### [ARTICLE]
Waste — the machine vs the garden

Adam Johnson
A world without waste
5 min readJul 10, 2017

In his wonderful book “Finite and Infinite Games”, James Carse describes two analogies we have for nature. The first is as machine, the second is as garden.

To quote:

“The alternative attitudes toward nature can be characterized in a rough way by saying that the result of approaching nature as a hostile Other whose designs are basically inimical to our interests is the machine, while the result of learning to discipline ourselves to consist with the deepest discernible patterns of natural order is the garden.”

To quote further:

“The most elemental difference between the machine and the garden is that one is driven by a force which must be introduced from without, the other grown by an energy which originates from within itself.”

We produce waste through our efforts to extract materials from nature as hostile Other. A garden doesn’t produce waste, but rather nurtures cycles.

The machine is the linear economy. We think of the world as one where we extract materials, put them through society and then dispose of wastes. At every point we compel nature to meet our demands. We force it to our will.

A true understanding of the circular economy is as garden. In the garden we nurture systems that already exist and harvest bounties.

The circular economy doesn’t just extract better, but it totally upends how we conceive of ourselves, our world, and our role in the world. We work within existing patterns and systems, we see ourselves as part of those systems rather than standing above them.

“If indifference to nature leads to the machine, the indifference of nature leads to the garden. All culture has the form of gardening: the encouragement of spontaneity in others by way of one’s own, the respect for source, and the refusal to convert source into resource.”

The circular economy is not about more efficient conversion of resources, but about respect for sources. About a continued, sustainable harvest rather than a series of extractions. About keeping materials in motion, working within a self-contained system. About the creativity and imagination that is required to sustain such world.

In the waste world, we tend to see waste as an inevitable consequence of life and society. As if the act of living unfortunately but necessarily results in waste, something that is beyond our control. The truth is more subtle: “Waste is not a result of what we have made. It is what we have made”

The design of our society produces a certain type of waste, just as the design of our society produces a certain underclass of people, a certain amount of unemployment.

That design is neither necessary nor inevitable. We could do it differently, we could design a world where waste is understood as something to fold back into life rather than remove far away. Where people are cherished and lifted up rather than disposed of if they fall.

The design of our society produces a certain type of waste…that design is neither necessary nor inevitable

Where waste is valued rather than valueless. Worse, in fact. Waste has negative value. People pay to get rid of waste, it is something that people do not want.

This is the subtlety of the circular economy. It’s not about recycling better. It’s about reconceiving our entire society such that waste does not exist.

Carse describes waste as an unveiling. It reveals our society for what it is. The decisions we make, the things we value, the things we do not. And so we remove waste as far away as possible because we do not want to see what our society actually is. Waste needs to vanish, just as waste people need to be invisible.

There is nothing inevitable about how we manufacture waste. We can radically shift this.

The circular economy is about reconceiving our entire society such that waste does not exist

How do we make the shift? Well, I believe we do it by rethinking waste. Rather than moving it someplace far, far away to disappear, we bring it into the centre of our society and we design for it.

We take a gardening approach to waste.

“Gardeners celebrate variety, unlikeness, spontaneity. They understand that an abundance of styles is in the interest of vitality. The more complex the organic content of the soil, for example — that is, the more numerous its sources of change — the more vigorous its liveliness. Growth promotes growth.”

### [ENTRIES SUPPLIED]
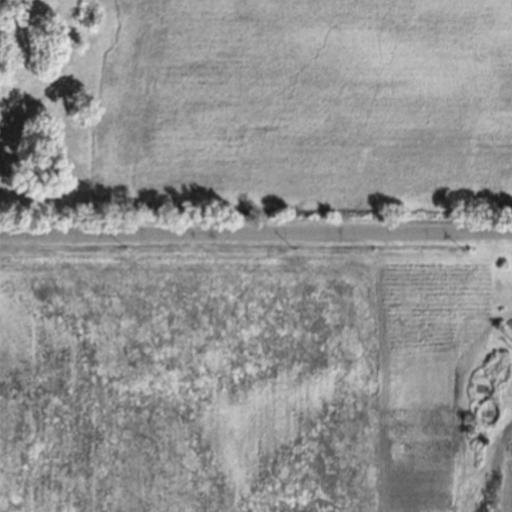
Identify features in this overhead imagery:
road: (256, 230)
road: (493, 466)
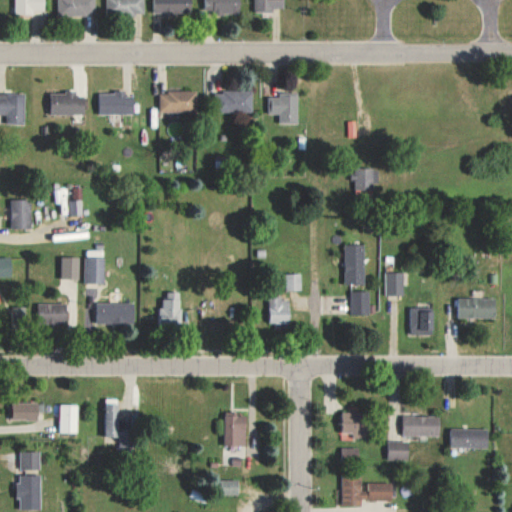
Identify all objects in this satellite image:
building: (30, 5)
building: (268, 5)
building: (223, 6)
building: (77, 7)
building: (126, 7)
building: (173, 7)
road: (256, 53)
building: (237, 100)
building: (179, 101)
building: (67, 103)
building: (117, 103)
building: (13, 107)
building: (285, 107)
building: (365, 178)
building: (76, 207)
building: (21, 213)
building: (355, 263)
building: (6, 266)
building: (70, 267)
building: (94, 269)
building: (294, 281)
building: (395, 283)
building: (362, 305)
building: (478, 307)
building: (171, 309)
building: (278, 309)
building: (52, 312)
building: (116, 312)
building: (19, 316)
building: (423, 321)
road: (255, 367)
building: (26, 410)
building: (69, 418)
building: (358, 423)
building: (117, 425)
building: (421, 425)
building: (235, 430)
building: (470, 437)
road: (296, 440)
building: (398, 450)
building: (30, 460)
building: (231, 487)
building: (363, 490)
building: (29, 492)
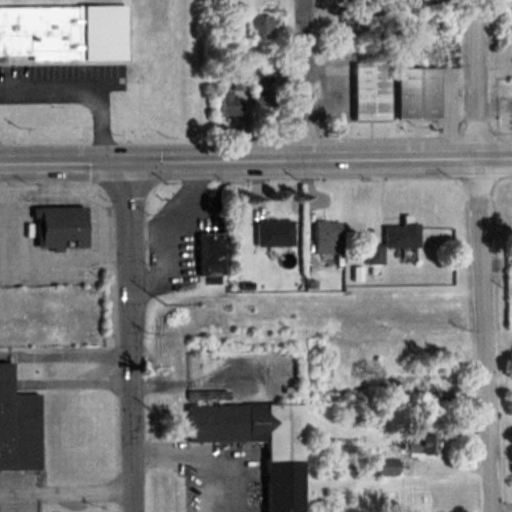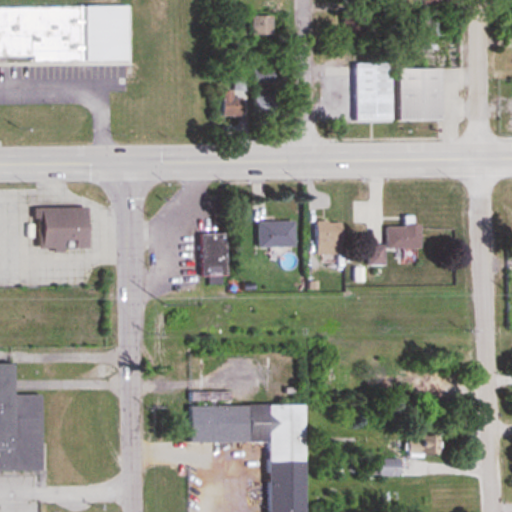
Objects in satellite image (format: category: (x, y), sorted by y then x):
building: (350, 1)
building: (428, 3)
building: (350, 23)
building: (404, 23)
building: (259, 25)
building: (428, 27)
building: (38, 35)
road: (307, 79)
building: (370, 93)
building: (415, 95)
road: (80, 98)
building: (233, 98)
building: (261, 102)
road: (320, 158)
traffic signals: (128, 161)
road: (64, 162)
building: (58, 229)
building: (273, 234)
building: (400, 237)
building: (326, 239)
building: (210, 254)
building: (374, 256)
road: (483, 256)
road: (132, 336)
building: (440, 378)
building: (17, 429)
building: (258, 444)
building: (422, 446)
building: (385, 467)
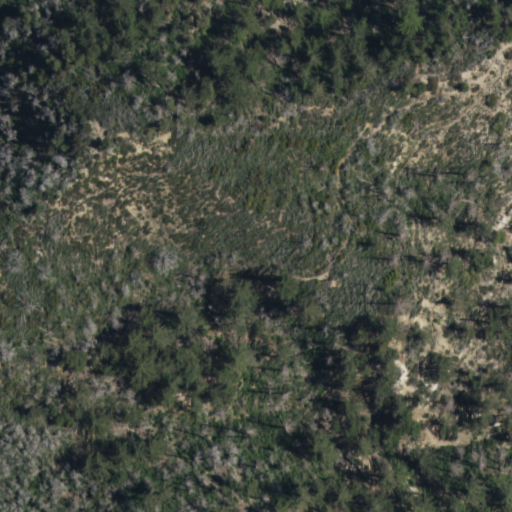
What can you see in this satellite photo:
road: (491, 69)
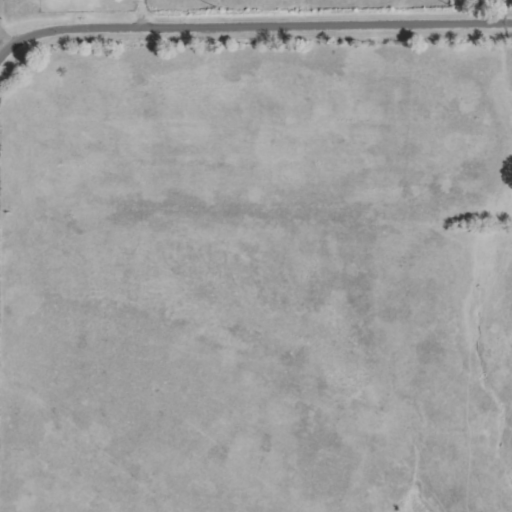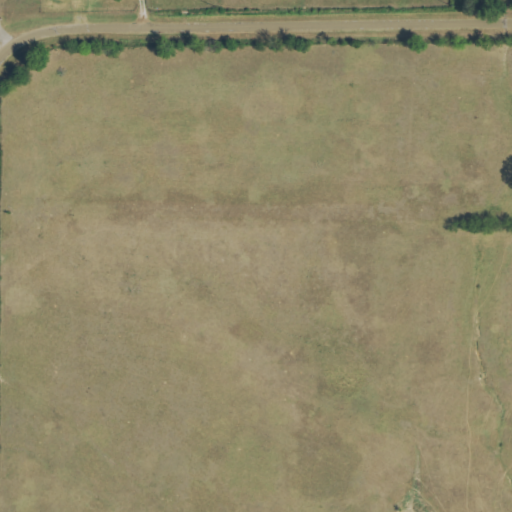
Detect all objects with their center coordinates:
road: (142, 13)
road: (252, 25)
road: (3, 40)
road: (0, 53)
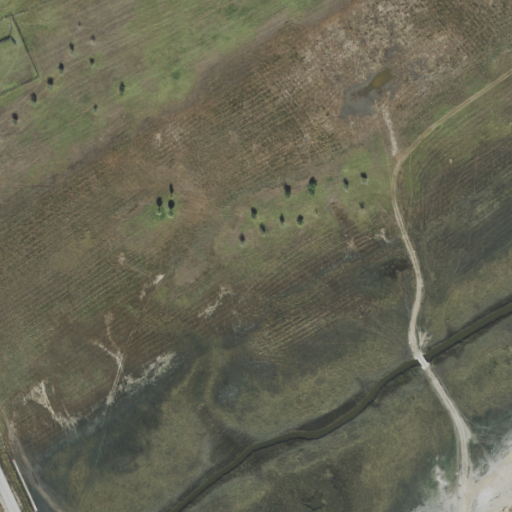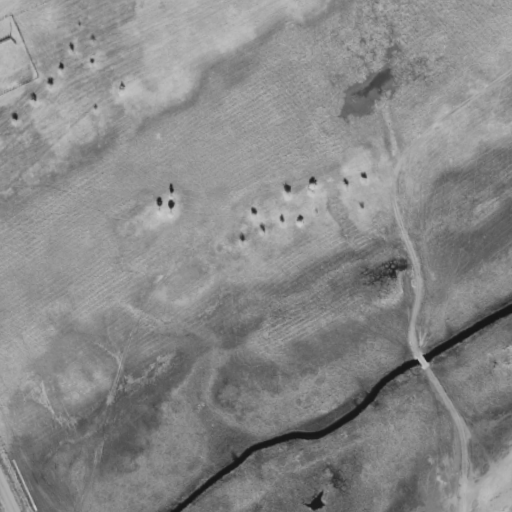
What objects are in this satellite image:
road: (7, 495)
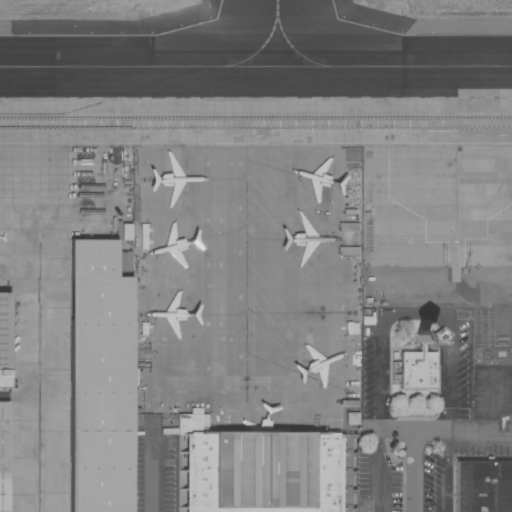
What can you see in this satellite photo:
airport taxiway: (288, 44)
airport taxiway: (259, 48)
airport taxiway: (256, 65)
road: (256, 139)
airport taxiway: (246, 212)
building: (349, 236)
airport: (265, 251)
road: (413, 317)
building: (421, 337)
building: (3, 340)
building: (4, 340)
building: (418, 364)
building: (417, 370)
building: (99, 377)
building: (98, 380)
building: (352, 395)
building: (353, 419)
road: (461, 430)
building: (3, 455)
building: (3, 455)
road: (150, 468)
building: (261, 470)
building: (261, 471)
road: (374, 471)
road: (414, 471)
road: (448, 471)
airport terminal: (483, 486)
building: (483, 486)
building: (483, 486)
parking lot: (425, 510)
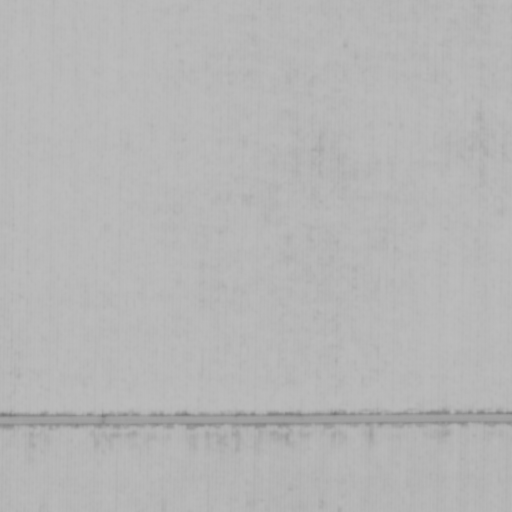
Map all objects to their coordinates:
crop: (255, 255)
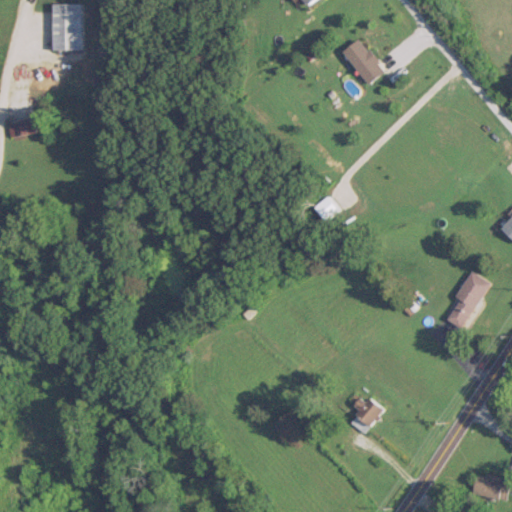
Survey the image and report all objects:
building: (310, 1)
building: (67, 26)
building: (367, 60)
road: (8, 61)
road: (457, 64)
building: (22, 127)
building: (508, 226)
building: (469, 299)
building: (366, 413)
road: (491, 424)
road: (457, 429)
building: (493, 486)
building: (250, 509)
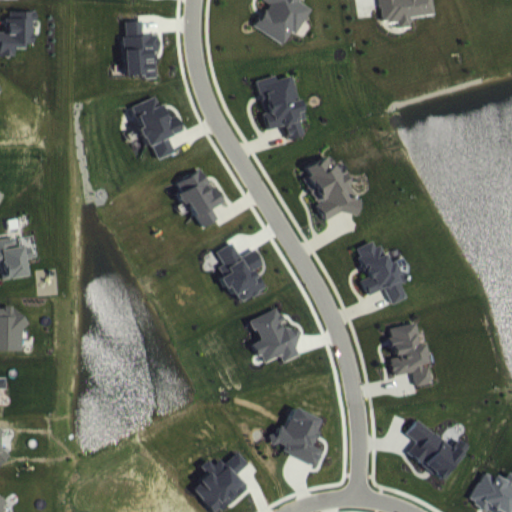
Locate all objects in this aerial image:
building: (142, 0)
building: (497, 2)
building: (7, 6)
building: (402, 18)
building: (282, 26)
building: (16, 45)
building: (137, 64)
building: (279, 119)
building: (154, 140)
building: (327, 203)
building: (197, 211)
road: (288, 241)
building: (12, 273)
building: (237, 286)
building: (377, 286)
building: (10, 344)
building: (272, 352)
building: (405, 367)
building: (1, 397)
building: (429, 464)
building: (1, 473)
building: (219, 492)
road: (314, 499)
road: (381, 500)
building: (489, 501)
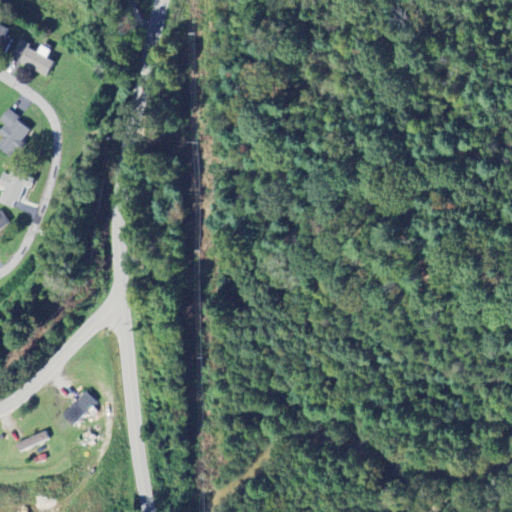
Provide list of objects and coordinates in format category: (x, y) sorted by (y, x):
road: (138, 20)
building: (3, 41)
building: (31, 58)
building: (11, 135)
road: (125, 150)
road: (52, 167)
building: (11, 190)
building: (2, 224)
road: (60, 357)
road: (132, 409)
building: (77, 410)
building: (29, 443)
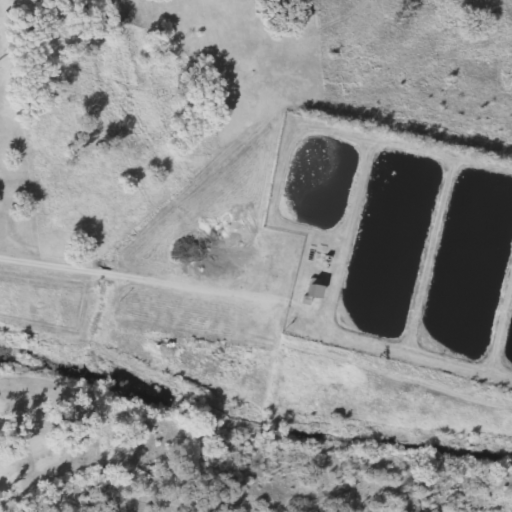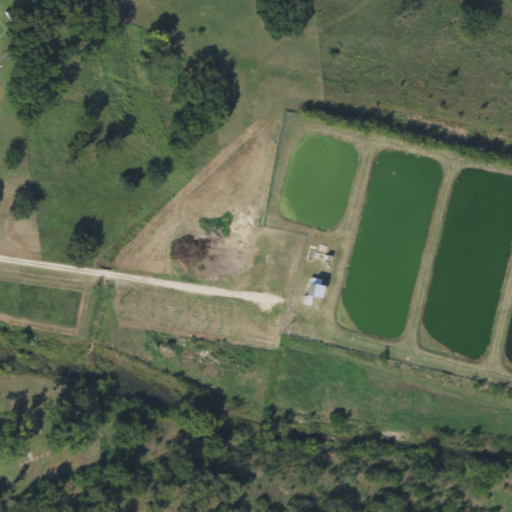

### [TASKS TO CARRY OUT]
**1)** In the article on waste, copy the passage from "We produce waste" to "standing above them." word for word.
**2)** Translate this sentence from the article on waste into Spanish: "A garden doesn’t produce waste, but rather nurtures cycles."

### [SET OF ANSWERS]
**1)**
We produce waste through our efforts to extract materials from nature as hostile Other. A garden doesn’t produce waste, but rather nurtures cycles.

The machine is the linear economy. We think of the world as one where we extract materials, put them through society and then dispose of wastes. At every point we compel nature to meet our demands. We force it to our will.

A true understanding of the circular economy is as garden. In the garden we nurture systems that already exist and harvest bounties.

The circular economy doesn’t just extract better, but it totally upends how we conceive of ourselves, our world, and our role in the world. We work within existing patterns and systems, we see ourselves as part of those systems rather than standing above them.

**2)** Un jardín no produce residuos, sino que nutre ciclos.